#### [Work instruction]
Extract all lines from the data beneath that include the word "Courtyard".

Data items:
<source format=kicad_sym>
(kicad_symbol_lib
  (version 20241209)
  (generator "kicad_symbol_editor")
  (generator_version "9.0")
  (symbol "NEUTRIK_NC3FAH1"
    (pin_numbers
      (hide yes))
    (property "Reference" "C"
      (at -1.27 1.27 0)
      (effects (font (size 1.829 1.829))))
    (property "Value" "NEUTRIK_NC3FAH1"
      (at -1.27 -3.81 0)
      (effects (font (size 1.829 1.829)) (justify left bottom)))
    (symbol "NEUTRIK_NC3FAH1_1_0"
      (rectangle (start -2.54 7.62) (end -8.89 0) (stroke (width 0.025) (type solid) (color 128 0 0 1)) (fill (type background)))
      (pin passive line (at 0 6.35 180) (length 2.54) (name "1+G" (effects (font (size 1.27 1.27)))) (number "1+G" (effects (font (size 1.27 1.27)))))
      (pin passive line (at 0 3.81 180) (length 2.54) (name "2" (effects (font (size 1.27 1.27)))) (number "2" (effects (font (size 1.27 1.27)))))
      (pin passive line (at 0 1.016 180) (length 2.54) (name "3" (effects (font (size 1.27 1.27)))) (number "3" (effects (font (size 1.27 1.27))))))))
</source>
--
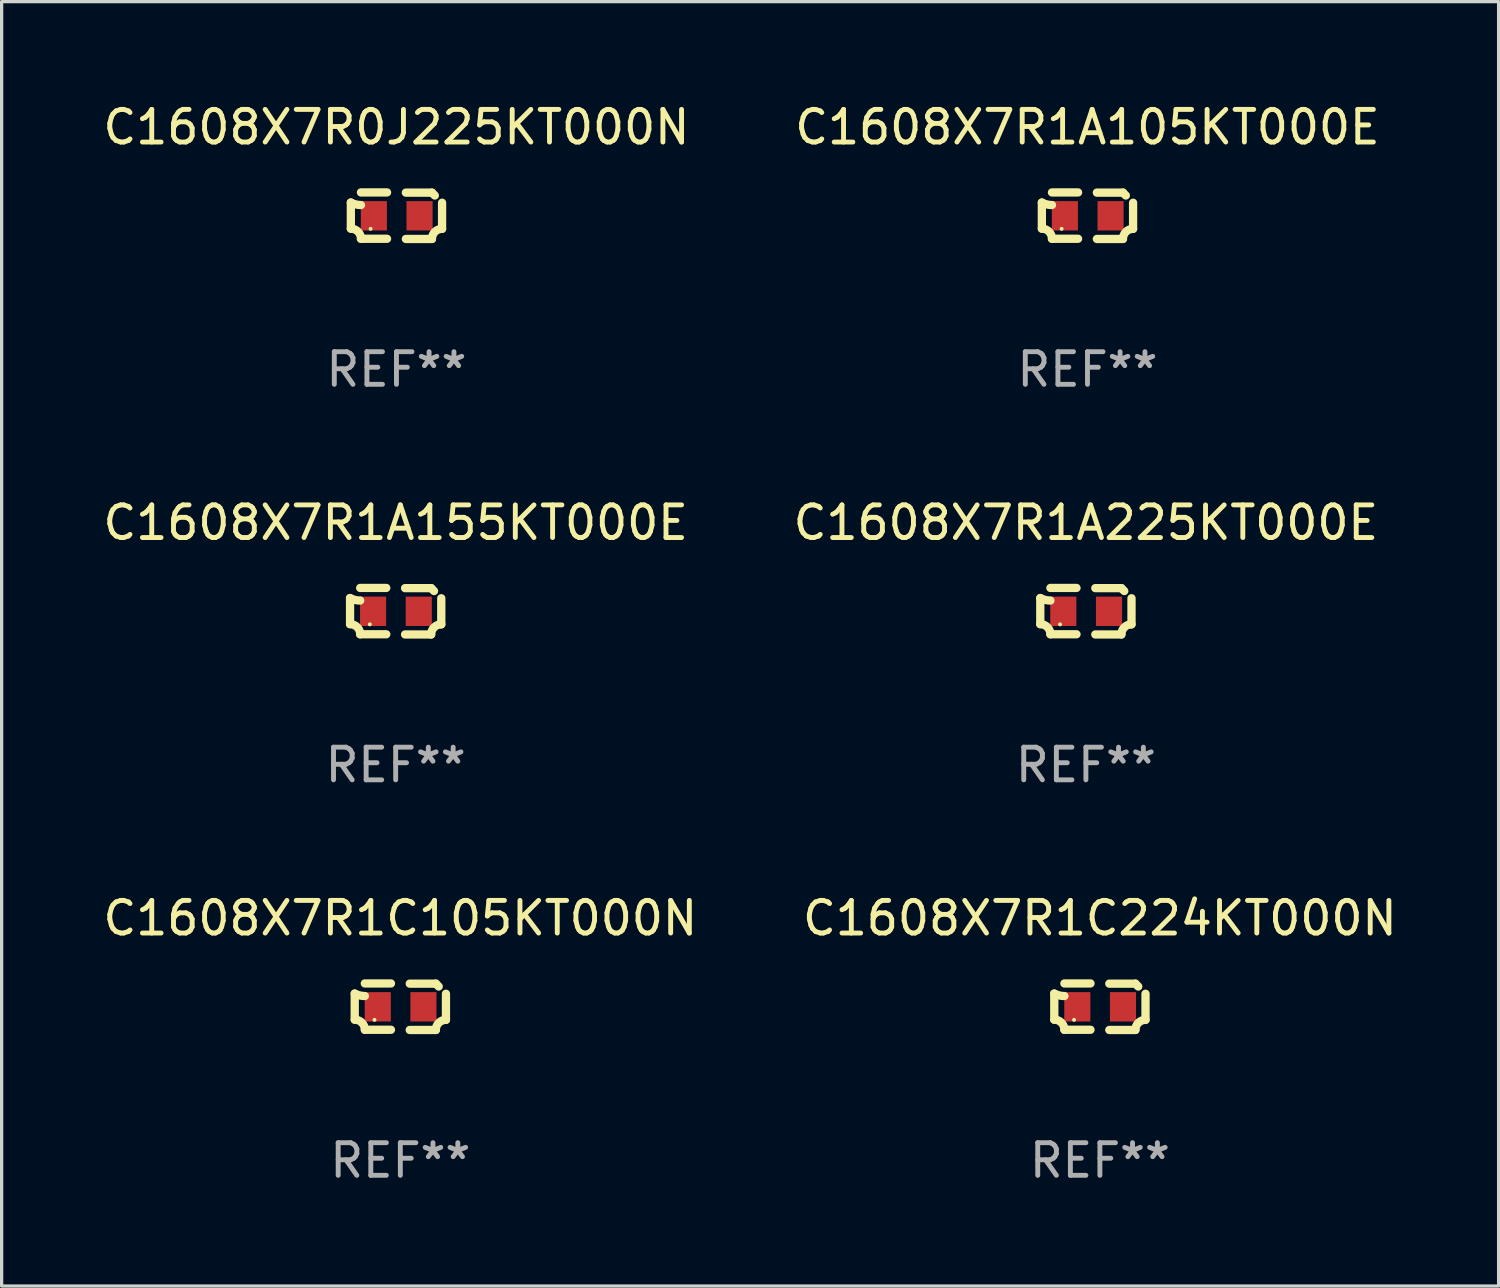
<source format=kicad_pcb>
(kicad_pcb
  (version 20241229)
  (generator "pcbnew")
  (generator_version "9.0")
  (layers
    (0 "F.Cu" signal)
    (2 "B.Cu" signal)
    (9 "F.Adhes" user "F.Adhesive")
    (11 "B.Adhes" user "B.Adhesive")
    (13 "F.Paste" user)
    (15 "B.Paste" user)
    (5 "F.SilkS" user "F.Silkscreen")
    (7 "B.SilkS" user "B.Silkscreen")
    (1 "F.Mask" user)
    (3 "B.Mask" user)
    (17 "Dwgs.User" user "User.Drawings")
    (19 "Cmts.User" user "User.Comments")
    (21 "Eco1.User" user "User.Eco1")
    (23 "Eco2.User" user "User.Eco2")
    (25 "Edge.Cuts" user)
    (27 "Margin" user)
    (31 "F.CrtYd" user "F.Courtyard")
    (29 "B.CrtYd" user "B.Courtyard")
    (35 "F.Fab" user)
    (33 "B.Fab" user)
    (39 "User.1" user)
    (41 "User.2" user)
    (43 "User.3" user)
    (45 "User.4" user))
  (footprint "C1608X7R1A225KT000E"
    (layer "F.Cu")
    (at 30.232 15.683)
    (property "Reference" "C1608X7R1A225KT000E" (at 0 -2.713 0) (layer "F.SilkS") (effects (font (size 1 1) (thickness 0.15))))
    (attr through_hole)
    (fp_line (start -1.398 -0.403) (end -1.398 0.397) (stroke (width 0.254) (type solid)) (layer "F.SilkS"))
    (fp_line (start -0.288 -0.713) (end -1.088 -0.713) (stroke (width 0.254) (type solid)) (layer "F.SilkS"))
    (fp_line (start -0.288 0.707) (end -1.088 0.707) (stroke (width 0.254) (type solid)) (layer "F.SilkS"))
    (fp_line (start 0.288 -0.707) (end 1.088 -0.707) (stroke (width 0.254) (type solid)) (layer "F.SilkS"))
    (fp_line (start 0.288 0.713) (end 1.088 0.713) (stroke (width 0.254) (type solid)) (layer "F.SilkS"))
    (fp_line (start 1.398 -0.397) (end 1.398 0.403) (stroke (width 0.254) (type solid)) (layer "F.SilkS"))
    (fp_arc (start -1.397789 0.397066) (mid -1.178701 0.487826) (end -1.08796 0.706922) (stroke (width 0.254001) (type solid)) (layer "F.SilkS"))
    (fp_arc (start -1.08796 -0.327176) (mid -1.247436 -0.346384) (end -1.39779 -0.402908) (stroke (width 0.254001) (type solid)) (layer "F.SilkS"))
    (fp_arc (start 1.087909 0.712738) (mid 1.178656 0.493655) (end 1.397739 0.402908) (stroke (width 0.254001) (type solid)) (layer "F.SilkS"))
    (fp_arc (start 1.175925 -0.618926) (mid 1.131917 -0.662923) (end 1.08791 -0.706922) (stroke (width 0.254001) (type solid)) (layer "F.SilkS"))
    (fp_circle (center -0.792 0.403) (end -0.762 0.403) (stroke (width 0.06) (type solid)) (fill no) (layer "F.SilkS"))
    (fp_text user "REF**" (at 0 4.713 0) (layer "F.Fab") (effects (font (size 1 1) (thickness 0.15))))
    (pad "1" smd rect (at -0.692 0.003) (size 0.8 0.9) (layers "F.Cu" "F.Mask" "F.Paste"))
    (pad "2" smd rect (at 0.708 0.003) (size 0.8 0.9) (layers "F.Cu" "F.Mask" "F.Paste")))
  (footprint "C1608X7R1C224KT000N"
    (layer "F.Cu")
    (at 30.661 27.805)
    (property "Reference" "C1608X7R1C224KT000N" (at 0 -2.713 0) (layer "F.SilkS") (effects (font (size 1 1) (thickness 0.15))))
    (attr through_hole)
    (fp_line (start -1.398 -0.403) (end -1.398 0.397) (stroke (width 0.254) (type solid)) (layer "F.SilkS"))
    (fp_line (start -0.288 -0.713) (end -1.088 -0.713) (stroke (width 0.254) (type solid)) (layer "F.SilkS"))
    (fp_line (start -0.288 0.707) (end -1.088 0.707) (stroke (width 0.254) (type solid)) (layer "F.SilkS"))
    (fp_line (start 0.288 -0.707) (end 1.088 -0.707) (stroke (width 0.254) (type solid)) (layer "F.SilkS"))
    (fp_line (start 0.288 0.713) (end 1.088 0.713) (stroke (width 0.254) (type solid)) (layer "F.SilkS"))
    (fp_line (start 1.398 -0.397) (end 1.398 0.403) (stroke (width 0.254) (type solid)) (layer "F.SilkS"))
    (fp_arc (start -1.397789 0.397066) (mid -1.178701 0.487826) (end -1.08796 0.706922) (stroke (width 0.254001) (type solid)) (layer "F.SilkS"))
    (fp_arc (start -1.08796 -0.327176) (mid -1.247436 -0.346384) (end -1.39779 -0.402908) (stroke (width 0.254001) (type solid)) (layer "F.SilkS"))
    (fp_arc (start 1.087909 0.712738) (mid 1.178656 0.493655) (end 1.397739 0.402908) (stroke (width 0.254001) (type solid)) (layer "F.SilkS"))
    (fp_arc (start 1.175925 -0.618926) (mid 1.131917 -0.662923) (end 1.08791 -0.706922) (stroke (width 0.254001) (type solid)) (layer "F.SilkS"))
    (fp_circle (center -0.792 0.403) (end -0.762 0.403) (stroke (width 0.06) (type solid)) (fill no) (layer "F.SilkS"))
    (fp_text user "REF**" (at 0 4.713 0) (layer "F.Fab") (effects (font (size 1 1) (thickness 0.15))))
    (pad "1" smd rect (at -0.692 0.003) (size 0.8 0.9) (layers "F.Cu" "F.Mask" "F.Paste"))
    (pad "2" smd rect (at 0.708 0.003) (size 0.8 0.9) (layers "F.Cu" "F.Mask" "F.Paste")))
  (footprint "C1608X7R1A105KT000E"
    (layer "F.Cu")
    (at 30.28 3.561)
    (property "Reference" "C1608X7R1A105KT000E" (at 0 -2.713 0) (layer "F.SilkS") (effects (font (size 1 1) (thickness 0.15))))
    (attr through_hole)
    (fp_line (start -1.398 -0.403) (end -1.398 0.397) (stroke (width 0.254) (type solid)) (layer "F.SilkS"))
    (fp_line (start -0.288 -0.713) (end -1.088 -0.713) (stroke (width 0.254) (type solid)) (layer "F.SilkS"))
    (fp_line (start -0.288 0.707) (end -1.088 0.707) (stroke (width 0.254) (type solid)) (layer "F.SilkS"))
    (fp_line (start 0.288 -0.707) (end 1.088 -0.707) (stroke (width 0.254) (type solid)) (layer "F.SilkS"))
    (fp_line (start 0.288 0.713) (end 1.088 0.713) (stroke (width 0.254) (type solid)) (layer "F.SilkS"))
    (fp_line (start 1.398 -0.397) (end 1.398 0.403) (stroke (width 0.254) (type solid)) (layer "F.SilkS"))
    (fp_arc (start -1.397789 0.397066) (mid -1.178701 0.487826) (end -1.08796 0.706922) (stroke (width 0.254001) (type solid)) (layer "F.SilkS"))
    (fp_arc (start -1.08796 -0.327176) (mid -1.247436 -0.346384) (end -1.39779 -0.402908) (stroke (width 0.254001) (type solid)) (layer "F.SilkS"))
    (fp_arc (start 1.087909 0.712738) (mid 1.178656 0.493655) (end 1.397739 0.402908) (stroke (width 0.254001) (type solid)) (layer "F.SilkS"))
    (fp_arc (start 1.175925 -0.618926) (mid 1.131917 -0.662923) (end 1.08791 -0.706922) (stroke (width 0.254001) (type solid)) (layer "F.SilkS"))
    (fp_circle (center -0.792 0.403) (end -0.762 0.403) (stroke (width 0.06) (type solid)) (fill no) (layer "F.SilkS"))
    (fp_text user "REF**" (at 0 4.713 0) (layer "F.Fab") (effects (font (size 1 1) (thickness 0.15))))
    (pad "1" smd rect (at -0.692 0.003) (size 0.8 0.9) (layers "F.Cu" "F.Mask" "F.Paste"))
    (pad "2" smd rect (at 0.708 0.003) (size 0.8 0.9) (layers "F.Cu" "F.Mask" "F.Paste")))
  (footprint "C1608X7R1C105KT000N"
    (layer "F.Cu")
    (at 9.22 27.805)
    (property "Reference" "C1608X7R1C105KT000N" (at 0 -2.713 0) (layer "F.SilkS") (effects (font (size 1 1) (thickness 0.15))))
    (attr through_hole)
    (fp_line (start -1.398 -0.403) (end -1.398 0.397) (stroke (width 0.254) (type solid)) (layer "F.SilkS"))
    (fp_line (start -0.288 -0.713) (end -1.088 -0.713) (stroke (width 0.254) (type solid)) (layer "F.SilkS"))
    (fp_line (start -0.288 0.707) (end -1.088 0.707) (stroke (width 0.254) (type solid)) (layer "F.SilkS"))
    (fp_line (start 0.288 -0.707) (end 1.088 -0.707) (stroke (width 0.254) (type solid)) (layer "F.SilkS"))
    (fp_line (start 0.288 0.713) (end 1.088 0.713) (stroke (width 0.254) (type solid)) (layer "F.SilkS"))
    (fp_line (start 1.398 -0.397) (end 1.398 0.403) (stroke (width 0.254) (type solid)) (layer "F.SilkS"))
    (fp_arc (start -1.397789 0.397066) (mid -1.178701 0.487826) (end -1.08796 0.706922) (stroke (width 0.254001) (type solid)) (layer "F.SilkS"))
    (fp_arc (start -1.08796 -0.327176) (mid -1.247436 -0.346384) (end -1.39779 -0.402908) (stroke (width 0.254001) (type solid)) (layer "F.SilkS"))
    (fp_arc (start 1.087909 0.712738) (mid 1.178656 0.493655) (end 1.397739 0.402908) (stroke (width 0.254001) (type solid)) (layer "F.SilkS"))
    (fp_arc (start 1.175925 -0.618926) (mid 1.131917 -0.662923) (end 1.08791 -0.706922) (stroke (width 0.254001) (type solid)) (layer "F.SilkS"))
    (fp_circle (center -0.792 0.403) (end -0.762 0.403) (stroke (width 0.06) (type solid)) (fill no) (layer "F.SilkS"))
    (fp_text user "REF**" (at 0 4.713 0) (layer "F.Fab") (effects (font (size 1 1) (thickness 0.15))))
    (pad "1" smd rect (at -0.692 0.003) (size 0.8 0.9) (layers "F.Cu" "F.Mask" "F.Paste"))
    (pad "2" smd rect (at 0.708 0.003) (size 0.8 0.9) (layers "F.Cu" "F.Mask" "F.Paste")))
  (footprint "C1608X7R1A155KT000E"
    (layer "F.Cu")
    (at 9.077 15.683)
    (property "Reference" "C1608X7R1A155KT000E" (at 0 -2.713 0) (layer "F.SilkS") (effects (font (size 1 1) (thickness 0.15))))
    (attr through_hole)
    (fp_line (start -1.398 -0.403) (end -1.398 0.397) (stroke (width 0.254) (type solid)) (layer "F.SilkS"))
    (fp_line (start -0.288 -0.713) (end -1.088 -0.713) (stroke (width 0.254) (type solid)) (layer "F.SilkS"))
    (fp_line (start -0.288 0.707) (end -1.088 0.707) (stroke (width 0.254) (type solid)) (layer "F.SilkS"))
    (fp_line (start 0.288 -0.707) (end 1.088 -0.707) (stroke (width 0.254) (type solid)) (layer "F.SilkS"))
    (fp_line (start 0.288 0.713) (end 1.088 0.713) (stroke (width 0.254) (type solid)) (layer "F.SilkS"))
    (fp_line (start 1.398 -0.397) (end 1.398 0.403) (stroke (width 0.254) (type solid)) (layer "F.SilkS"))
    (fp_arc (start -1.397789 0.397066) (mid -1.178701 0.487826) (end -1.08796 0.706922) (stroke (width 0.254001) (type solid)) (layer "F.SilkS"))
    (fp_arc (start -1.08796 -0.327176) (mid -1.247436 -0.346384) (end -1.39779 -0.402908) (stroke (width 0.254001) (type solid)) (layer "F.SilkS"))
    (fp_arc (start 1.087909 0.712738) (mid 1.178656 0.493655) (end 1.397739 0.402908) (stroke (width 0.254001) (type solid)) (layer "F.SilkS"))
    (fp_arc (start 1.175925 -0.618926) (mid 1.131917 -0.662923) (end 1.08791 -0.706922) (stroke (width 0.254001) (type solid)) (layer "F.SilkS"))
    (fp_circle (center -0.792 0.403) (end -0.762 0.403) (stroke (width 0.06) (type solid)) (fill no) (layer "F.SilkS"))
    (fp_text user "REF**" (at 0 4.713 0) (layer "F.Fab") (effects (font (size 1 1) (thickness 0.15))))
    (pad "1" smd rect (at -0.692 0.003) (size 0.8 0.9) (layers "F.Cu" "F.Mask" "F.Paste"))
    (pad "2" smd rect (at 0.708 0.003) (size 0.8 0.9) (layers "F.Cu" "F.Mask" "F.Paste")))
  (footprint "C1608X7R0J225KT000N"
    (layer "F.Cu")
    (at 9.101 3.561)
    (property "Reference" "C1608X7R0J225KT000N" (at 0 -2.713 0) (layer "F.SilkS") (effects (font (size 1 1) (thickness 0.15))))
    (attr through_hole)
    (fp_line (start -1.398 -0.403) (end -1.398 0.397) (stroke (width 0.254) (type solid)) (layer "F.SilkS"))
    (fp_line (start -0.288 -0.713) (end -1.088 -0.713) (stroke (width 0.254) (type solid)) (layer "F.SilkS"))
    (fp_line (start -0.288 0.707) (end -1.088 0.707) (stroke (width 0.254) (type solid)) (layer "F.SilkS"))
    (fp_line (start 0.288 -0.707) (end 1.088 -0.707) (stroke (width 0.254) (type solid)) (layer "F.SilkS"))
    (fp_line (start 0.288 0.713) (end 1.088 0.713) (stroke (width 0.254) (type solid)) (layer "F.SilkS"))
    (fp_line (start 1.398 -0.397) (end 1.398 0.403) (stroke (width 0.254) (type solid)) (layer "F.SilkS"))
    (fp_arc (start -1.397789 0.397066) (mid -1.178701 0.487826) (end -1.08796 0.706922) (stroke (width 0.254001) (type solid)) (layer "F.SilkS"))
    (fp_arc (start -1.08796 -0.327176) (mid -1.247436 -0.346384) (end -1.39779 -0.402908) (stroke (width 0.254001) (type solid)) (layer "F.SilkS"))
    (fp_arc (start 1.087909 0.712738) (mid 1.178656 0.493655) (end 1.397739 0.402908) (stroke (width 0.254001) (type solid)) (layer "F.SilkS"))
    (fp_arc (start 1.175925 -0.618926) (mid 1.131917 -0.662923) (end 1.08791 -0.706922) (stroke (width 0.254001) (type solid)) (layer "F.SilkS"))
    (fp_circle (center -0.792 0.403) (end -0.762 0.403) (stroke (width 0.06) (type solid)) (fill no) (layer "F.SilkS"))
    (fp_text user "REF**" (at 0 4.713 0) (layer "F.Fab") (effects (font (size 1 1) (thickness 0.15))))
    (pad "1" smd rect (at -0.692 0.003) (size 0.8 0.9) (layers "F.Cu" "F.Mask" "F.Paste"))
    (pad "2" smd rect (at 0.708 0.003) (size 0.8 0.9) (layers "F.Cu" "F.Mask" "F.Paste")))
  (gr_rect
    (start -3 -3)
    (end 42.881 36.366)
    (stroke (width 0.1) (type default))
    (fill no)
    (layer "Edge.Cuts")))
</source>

#### [Response]
    (31 "F.CrtYd" user "F.Courtyard")
    (29 "B.CrtYd" user "B.Courtyard")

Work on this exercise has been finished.